My sister’s ire scraped over my nerve endings like nails on a chalkboard.
Dina refused to admit that she could be wrong about someone, and I could not convince her otherwise.
It gave me a headache of epic proportions and made me wish I hadn’t answered her call.
“Dina, he wasn’t responsible for those pictures, and he didn’t write that article. He’s just as much a victim in this mess as I am, only he is doing something about it.”
“Really?” The sour note in Dina’s voice was another slap against my battered senses. “Like what? Is he planning to take you to Sluts R Us on your next date?”
“That’s enough,” I snapped.
“Is it?” she demanded.
“I don’t know,” I retorted. Is there anything else you want to say to your sister, or are you satisfied with calling her a slut?”
She sucked in a breath, and I heard Newt’s low, calming voice. I wasn’t ready to listen to what she had to say next. If it wasn’t an apology—and a real one—then I couldn’t deal with it.
“I’m done with this,” I said, cutting her off before she spoke. “It’s been a rough week for me. Thankfully, most of my friends didn’t blame me. None of them called me a slut, either. No, that’s coming from my sister. It’s the rotten cherry on a shit sundae, and I want to just forget about all of this.”
“Tina,” she said stiffly.
“Don’t. The two of us will get into something that we’ll both end up regretting, so just…don’t.” Tears blurred my vision, turning the eclectic prints on my wall into surreal watercolors. “I’m done being blamed and harassed over somebody else’s actions.”
I ended the call and hurled my phone on the nearby armchair. I badly needed a drink.
The phone pinged two minutes later while I was in the kitchen, whipping up a prickly pear margarita from scratch. Since I already knew it was Dina sending me a text, I ignored it. I’d meant what I said.
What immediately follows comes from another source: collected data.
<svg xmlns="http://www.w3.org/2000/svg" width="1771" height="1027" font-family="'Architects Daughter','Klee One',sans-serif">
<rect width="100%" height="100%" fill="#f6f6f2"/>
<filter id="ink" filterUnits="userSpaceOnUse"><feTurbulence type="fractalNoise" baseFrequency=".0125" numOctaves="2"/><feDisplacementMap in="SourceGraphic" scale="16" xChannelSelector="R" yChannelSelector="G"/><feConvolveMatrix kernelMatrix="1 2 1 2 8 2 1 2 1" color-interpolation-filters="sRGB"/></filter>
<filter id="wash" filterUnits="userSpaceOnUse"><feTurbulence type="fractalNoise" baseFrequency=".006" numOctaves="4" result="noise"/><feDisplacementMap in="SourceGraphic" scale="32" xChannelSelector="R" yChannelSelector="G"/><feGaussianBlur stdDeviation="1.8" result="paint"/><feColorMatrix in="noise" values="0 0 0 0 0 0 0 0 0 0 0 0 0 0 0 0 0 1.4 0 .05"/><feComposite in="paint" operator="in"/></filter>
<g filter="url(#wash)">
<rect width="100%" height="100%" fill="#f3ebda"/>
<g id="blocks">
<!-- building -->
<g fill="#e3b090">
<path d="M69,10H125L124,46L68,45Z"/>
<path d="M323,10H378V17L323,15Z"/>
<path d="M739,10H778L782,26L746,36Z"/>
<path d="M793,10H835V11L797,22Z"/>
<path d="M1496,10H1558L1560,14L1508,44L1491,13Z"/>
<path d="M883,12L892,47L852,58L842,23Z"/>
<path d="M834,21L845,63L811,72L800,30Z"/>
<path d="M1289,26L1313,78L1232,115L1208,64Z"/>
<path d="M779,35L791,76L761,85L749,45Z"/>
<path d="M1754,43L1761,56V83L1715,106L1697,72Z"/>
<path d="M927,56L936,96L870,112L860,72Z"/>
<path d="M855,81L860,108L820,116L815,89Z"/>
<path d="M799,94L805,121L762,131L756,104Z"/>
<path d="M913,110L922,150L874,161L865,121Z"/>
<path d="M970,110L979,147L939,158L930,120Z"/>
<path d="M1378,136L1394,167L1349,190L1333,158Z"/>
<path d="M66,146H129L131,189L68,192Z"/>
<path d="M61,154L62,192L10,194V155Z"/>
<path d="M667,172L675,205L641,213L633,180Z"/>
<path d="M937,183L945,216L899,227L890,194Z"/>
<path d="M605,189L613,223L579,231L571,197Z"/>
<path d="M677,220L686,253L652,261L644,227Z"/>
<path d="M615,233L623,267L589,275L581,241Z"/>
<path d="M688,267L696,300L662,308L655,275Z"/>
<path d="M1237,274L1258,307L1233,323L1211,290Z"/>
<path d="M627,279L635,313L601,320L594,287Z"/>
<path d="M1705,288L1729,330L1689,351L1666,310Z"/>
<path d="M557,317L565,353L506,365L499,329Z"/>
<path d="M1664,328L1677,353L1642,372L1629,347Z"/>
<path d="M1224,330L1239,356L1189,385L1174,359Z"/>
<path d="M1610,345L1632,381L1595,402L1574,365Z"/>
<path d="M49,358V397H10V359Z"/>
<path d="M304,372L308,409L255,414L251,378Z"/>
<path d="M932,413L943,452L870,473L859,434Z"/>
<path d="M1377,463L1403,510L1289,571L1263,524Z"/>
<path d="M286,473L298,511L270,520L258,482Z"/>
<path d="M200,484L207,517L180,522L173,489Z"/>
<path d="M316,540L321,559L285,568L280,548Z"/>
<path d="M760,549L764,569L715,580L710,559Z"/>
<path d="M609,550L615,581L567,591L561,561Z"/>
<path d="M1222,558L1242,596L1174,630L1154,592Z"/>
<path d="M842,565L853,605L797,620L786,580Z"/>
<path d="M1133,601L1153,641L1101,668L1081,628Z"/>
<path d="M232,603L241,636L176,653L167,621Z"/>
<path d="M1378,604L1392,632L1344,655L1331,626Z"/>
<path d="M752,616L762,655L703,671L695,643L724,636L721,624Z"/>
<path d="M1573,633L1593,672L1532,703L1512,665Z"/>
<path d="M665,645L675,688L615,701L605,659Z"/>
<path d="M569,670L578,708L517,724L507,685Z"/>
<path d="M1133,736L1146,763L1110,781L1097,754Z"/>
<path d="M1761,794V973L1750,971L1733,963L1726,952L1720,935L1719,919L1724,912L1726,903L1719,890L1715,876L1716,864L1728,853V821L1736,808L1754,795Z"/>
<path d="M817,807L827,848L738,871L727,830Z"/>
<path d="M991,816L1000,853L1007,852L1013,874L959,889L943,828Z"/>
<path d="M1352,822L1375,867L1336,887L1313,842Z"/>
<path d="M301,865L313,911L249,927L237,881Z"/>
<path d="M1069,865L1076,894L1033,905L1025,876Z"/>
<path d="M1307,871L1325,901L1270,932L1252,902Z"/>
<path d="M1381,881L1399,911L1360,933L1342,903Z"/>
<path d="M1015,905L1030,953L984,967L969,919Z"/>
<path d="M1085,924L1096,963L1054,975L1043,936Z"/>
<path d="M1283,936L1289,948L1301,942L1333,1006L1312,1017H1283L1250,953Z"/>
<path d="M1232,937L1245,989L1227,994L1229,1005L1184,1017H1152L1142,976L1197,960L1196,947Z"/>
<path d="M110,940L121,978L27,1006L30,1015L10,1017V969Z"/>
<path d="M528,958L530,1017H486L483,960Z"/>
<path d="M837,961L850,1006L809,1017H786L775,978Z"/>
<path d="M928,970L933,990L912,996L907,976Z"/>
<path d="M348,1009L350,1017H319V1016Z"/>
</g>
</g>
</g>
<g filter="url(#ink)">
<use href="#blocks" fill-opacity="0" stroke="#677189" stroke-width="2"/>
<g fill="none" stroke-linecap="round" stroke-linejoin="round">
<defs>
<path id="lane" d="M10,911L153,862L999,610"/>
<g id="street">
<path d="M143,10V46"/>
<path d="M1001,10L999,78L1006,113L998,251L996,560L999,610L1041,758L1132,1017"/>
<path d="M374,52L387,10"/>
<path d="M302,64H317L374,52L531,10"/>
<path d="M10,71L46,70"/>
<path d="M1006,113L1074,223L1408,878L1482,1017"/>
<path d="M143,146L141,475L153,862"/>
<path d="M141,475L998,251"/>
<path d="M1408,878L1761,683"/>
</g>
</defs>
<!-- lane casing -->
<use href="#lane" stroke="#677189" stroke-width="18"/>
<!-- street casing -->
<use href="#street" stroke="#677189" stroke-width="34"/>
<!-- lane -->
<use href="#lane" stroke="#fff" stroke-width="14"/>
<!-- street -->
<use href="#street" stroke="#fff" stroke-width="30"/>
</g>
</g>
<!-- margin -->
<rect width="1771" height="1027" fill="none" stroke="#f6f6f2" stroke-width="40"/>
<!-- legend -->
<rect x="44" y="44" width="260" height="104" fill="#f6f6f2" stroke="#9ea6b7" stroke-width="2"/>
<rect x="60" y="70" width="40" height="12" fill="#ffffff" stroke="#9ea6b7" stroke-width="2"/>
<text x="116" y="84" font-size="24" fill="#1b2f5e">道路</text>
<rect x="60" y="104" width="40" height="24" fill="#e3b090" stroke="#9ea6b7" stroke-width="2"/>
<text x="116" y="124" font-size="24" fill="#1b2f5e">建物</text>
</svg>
I refused to be blamed and harassed for other people’s mistakes.
A boozy, fruity margarita, maybe two or three, sounded like the perfect remedy.
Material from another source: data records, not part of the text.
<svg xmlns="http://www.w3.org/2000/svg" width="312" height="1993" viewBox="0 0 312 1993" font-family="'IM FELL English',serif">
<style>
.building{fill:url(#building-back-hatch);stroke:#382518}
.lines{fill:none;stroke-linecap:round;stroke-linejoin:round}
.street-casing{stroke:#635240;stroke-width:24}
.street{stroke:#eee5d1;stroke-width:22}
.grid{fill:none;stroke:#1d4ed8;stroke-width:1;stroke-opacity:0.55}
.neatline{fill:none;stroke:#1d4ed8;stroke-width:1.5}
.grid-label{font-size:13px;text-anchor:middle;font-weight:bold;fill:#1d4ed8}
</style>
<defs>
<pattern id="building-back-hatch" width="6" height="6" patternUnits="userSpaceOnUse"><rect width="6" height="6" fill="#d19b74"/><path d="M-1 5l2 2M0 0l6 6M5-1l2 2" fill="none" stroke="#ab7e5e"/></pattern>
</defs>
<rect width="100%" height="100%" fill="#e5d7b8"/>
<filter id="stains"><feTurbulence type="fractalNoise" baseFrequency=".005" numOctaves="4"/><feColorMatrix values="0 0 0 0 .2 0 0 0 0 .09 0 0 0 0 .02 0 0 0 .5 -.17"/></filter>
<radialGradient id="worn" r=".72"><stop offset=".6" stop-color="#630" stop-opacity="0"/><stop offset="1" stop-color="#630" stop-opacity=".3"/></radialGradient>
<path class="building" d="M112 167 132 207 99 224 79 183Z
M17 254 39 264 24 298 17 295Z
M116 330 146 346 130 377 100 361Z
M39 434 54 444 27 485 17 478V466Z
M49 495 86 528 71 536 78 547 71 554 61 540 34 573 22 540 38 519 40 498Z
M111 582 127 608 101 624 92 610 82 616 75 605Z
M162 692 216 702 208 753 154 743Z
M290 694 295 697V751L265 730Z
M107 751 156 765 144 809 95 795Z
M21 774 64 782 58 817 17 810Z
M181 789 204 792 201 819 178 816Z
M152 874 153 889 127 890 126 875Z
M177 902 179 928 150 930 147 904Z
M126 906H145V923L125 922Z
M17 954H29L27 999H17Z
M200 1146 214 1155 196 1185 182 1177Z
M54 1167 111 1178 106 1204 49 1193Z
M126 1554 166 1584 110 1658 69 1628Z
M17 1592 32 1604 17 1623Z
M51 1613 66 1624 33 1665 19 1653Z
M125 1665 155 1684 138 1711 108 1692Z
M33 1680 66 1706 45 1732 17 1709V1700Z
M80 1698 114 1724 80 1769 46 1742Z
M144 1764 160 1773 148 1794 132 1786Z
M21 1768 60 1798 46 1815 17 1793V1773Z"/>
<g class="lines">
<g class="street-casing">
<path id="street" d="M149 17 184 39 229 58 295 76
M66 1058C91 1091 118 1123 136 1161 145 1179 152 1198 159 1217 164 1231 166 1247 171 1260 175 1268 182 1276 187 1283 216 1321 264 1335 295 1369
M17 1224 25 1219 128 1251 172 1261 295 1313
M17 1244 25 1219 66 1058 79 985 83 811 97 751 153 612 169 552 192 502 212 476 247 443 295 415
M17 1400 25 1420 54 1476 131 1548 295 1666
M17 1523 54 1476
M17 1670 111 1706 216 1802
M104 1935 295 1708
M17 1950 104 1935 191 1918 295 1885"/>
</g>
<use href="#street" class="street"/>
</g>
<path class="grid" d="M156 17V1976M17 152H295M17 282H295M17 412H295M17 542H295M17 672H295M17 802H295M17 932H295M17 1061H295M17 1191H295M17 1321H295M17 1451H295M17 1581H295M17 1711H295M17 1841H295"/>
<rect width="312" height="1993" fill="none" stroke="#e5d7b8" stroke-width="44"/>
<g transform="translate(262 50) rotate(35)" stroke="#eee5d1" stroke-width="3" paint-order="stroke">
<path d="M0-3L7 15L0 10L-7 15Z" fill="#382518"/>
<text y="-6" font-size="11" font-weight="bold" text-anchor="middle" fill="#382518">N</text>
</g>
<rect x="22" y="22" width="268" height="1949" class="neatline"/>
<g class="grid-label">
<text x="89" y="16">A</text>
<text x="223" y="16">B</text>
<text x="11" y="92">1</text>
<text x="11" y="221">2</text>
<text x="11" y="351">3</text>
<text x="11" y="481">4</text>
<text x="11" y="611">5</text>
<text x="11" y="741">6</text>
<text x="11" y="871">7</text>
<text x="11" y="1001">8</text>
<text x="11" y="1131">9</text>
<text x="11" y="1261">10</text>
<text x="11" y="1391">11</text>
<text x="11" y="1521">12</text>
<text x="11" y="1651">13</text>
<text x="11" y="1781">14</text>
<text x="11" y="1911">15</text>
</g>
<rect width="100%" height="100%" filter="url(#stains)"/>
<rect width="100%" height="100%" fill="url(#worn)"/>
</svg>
After ten minutes, there was a knock at my door, and my smile was already in place.
It couldn’t be Dina—even if she’d listened to Newt’s patient advice and wanted to apologize, it would take her twenty-five minutes to get to my place.
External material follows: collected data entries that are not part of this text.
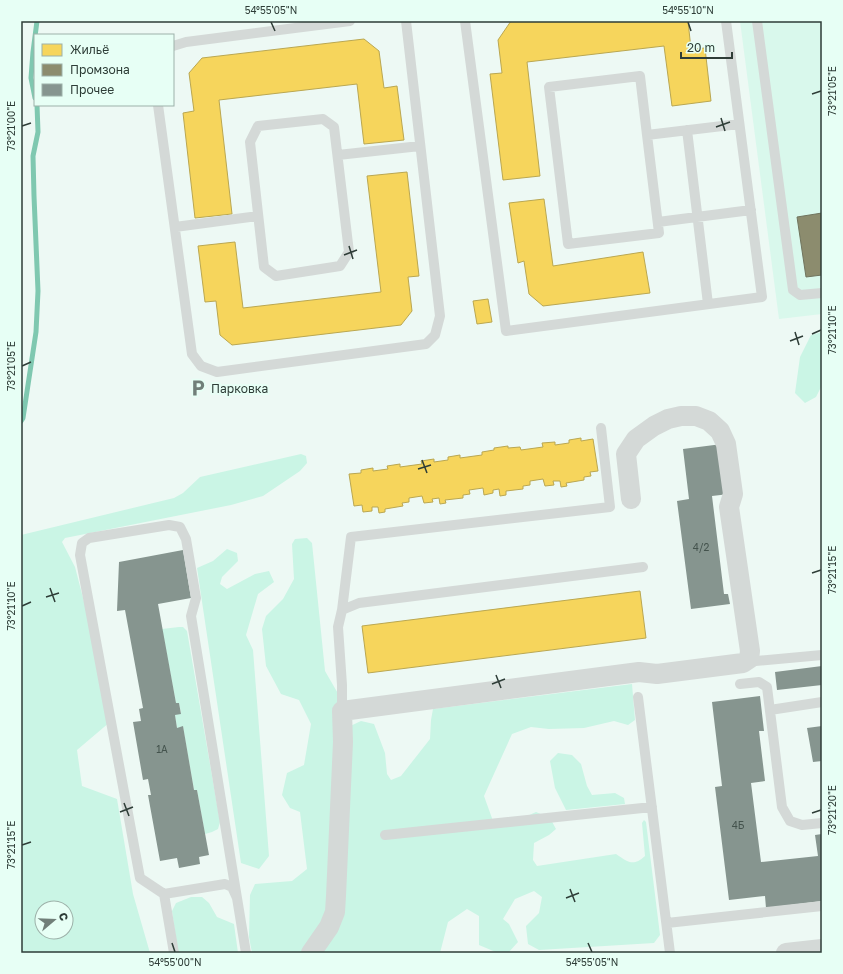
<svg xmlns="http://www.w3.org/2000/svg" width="843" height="974" font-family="'Golos Text',sans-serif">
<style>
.built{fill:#d9f8ec}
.green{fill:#caf5e5;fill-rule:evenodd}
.homes{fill:#f6d55c;stroke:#baa751}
.industry{fill:#8c8c6e;stroke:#70745e}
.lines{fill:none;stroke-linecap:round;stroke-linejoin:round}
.stream{stroke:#7fc8b0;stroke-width:5}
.building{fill:#86958f}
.lane{stroke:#d4d9d7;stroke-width:10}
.street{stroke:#d4d9d7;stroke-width:20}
.ticks{fill:none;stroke:#2e3d37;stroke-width:1.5}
.labels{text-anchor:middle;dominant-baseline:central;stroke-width:4;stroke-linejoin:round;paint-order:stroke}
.number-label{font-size:10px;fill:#44534d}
.poi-label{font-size:12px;fill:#2e3d37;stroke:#e7fff5;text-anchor:start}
.neatline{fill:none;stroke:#2e3d37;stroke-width:1.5}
.ticks-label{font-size:10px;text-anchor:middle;fill:#2e3d37}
</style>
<rect width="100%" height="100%" fill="#edf9f4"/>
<!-- built -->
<path class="built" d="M740 21H822V314L779 319Z"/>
<!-- green -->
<path class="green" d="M822 332V385L816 397 805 403 795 393 800 357 811 335Z
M301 454 306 456 307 463 300 471 263 496 231 505 65 538 62 542 75 567 89 621 110 722 77 750 82 786 117 799 133 894 150 953H21V647L23 644 21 643V535L174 498 183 493 200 477ZM42 908H66V932H42Z
M307 538 312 543 325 671 340 697 346 728 361 721 374 724 385 753 387 774 391 780 401 776 430 739 431 720 433 709 632 684 635 720 628 725 614 721 584 728 549 729 531 727 512 734 484 796 493 821 514 822 536 812 550 818 556 829 549 835 534 843 533 860 537 866 616 854C628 862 633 867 645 856L642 823 644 820 646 822 660 935 654 943 539 950 528 944 526 926 539 913 542 897 534 891 515 899 503 919 509 924 518 942 508 953H498L479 945V916L467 909 448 922 440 953H252L249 937 250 895 255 884 292 881 307 869 300 812 290 808 282 795 287 773 304 765 311 724 299 700 281 694 266 666 262 629 266 616 283 599 294 579 292 544 295 539Z
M227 549 237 553 238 561 222 577 220 584 227 589 255 574 269 571 274 582 258 594 246 635 253 650 269 856 259 869 241 863 197 568 213 561Z
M179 627H183L187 631 220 822 218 829 212 832 205 834 197 790H194L183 727 177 728 175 715 181 713 179 703H176L162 629Z
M558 753 572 755 581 764 587 786 592 795 615 793 624 798 625 804 566 810 555 788 550 761Z
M191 897H202L209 903 217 917 234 924 238 953H178L172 911 176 903Z"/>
<!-- homes -->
<path class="homes" d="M511 21H688L691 49 705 48 711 101 672 106 664 46 527 62 540 176 503 180 490 74 502 73 498 40Z
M364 39 379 51 384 88 397 86 404 140 364 144 357 84 219 100 232 214 195 218 183 113 194 111 189 73 202 58Z
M407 172 419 276 408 277 412 311 401 325 232 345 220 335 216 301 205 302 198 246 235 242 243 308 381 292 367 176Z
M544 199 553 266 643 252 650 293 543 306 529 294 524 261 518 263 509 203Z
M488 299 492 322 477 324 473 301Z
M581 438V441L593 439 598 471 590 472 591 476 584 477V480L566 483 567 486 561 487 560 481H553L554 485 545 486 543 479 530 481V485L523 486V489L506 491V495L500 496 499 489 493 490V493L484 495 483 488 469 490 470 494 463 495V498L445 500 446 503 440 504 439 498 432 499 433 502 424 503 422 496 409 498V502L402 503 403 506 385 509V512L379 513 378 507H372V511L363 512 362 505 354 506 349 474 361 473V470L373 468V471L388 469 387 466 400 464V467L422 464 421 461 434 459V462L448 460V457L460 455V458L482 455V452L494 450V448L508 446V448L520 447 521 450 543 447 542 443 555 442V445L569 443V440Z
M640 591 646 638 368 673 362 626Z"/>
<!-- industry -->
<path class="industry" d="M822 213V275L806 277 797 217Z"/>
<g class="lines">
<!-- stream -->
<path class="stream" d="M35 98 31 78 33 52 37 21
M21 421 23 418 36 332 38 291 34 196 33 156 38 132 37 105"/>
</g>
<!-- building -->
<path class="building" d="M722 444 729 494 712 496 724 594H728L730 604 691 609 677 501 689 499 683 449Z
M183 550 191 598 158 604 176 703H179L181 714 175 715 177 728 183 726 194 790H197L209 855 199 857 200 864 179 868 177 858 160 861 148 795H151L148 779 143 780 133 722 141 721 139 709 143 708 125 610 117 611 119 562Z
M822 666V685L777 690 775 672Z
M760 696 764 731H759L765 781 751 783 761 862 818 856 815 835 822 834V901L766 908 765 896 729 900 715 787 722 786 712 702Z
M822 726V761L813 762 807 728Z"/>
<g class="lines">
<!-- lane -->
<path class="lane" d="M465 21 506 331 762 297 726 21
M757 21 793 290 800 295 822 293
M173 46 186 42 350 21
M158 105 192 354 201 366 217 372 426 344 435 335 440 316 406 21
M323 119 334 127 349 252 340 266 276 276 264 267 250 142 258 126Z
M687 130 708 304
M647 135 659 233 568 244 549 87 640 76 647 135 739 124
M338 155 420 146
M658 222 751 210
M175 227 258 216
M342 610 351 537 610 507 601 428
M745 662 822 655
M740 684 759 682 767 687 782 807 790 821 802 825 822 823
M638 697 670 953
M770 710 822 702
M342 711V685L338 627 342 610 359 603 643 567
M385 835 652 807
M164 894 174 953
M237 898 191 616 196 598 186 539 180 527 169 525 89 538 82 543 80 555 140 878 164 894 225 884 232 887 237 898 246 953
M667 923 822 906"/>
<!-- street -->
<path class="street" d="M311 953 329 927 335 912 336 896 343 742 342 711 639 672 657 674 743 663 749 659 750 651 729 507 733 494 726 444 720 431 709 421 696 416H681L668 419 654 426 636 439 626 454 631 499
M786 953 822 949"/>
</g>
<!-- ticks -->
<path class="ticks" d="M271 22 275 31M688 22 691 31M812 94 821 91M721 118 725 131M22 126 31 123M716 127 730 122M349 246 353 259M344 255 357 250M795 332 799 345M812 334 821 330M790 341 803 336M22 366 31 362M422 460 427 473M418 469 431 465M812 573 821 570M50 588 55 602M46 597 59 593M22 606 31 602M496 675 501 688M492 684 505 679M124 803 129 816M120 812 133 807M812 813 821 810M22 845 31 842M570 889 575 902M566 898 579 893M172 943 175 952M588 943 592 952"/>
<!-- icons -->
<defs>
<g id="parking-bare" transform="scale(1.38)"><path d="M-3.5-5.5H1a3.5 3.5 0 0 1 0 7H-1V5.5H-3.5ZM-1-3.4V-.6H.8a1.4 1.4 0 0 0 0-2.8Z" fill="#717f79" stroke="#e7fff5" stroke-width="2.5" paint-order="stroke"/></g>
</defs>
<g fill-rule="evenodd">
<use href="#parking-bare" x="198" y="388"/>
</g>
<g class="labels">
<!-- number labels -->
<g class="number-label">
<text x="701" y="547">4/2</text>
<text x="162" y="749">1А</text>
<text x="738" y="825">4Б</text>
</g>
<!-- poi labels -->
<g class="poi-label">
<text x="211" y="388">Парковка</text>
</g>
</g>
<!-- border -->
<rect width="843" height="974" fill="none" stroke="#e7fff5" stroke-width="44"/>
<!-- legend -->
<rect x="34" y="34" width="140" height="72" fill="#e7fff5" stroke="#9db1a9"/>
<rect x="42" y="44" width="20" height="12" fill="#f6d55c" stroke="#9db1a9"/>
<text x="70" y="54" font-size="12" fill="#2e3d37">Жильё</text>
<rect x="42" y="64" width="20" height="12" fill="#8c8c6e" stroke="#9db1a9"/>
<text x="70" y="74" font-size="12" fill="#2e3d37">Промзона</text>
<rect x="42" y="84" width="20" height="12" fill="#86958f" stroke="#9db1a9"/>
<text x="70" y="94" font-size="12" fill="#2e3d37">Прочее</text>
<!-- north arrow -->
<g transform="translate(54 920) rotate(71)"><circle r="19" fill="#e7fff5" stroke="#9db1a9"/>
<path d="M0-3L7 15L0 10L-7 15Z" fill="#717f79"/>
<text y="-6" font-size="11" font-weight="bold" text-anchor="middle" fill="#2e3d37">С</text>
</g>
<!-- scale -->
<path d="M681 52v6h51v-6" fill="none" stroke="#2e3d37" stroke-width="2"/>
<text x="687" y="52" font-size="12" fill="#2e3d37" stroke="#e7fff5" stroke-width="3" paint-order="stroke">20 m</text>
<rect x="22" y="22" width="799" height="930" class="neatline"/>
<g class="ticks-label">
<text x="271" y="14">54°55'05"N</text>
<text x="688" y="14">54°55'10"N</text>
<text transform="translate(832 91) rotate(-90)" y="4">73°21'05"E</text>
<text transform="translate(11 126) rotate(-90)" y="4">73°21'00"E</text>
<text transform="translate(832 330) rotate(-90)" y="4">73°21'10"E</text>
<text transform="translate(11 366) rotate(-90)" y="4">73°21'05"E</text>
<text transform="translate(832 570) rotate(-90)" y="4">73°21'15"E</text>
<text transform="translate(11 606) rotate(-90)" y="4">73°21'10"E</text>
<text transform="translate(832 810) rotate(-90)" y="4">73°21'20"E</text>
<text transform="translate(11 845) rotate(-90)" y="4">73°21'15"E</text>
<text x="175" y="966">54°55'00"N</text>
<text x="592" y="966">54°55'05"N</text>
</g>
</svg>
And my parents would never come over without calling—Mom thought it was the rudest thing on Earth, dropping by unannounced.
By default, that meant James was at the door. I opened it without even checking.
Big mistake.
The margarita glass fell from numb fingers, and the cold, deliciously sweet icy concoction splattered my lower legs, left bare under the short sundress I’d pulled on after showering.
A pair of well-tooled Italian leather dress shoes now doused in icy pink, while wet splotches stained a pair of chinos with a crease so sharp you could cut yourself.
The bright green polo shirt tucked into those chinos had escaped the margarita dousing.
Dark, intense eyes held a cynical amusement as they took in the mess I’d made, then slowly traced a path up my body before finally locking gazes with me.
“Well, babe, is that your way of saying you missed me?” Cecil Golden, my ex, paused and a slow smile curved across his lips. “I’ll just tell you the feeling is mutual.”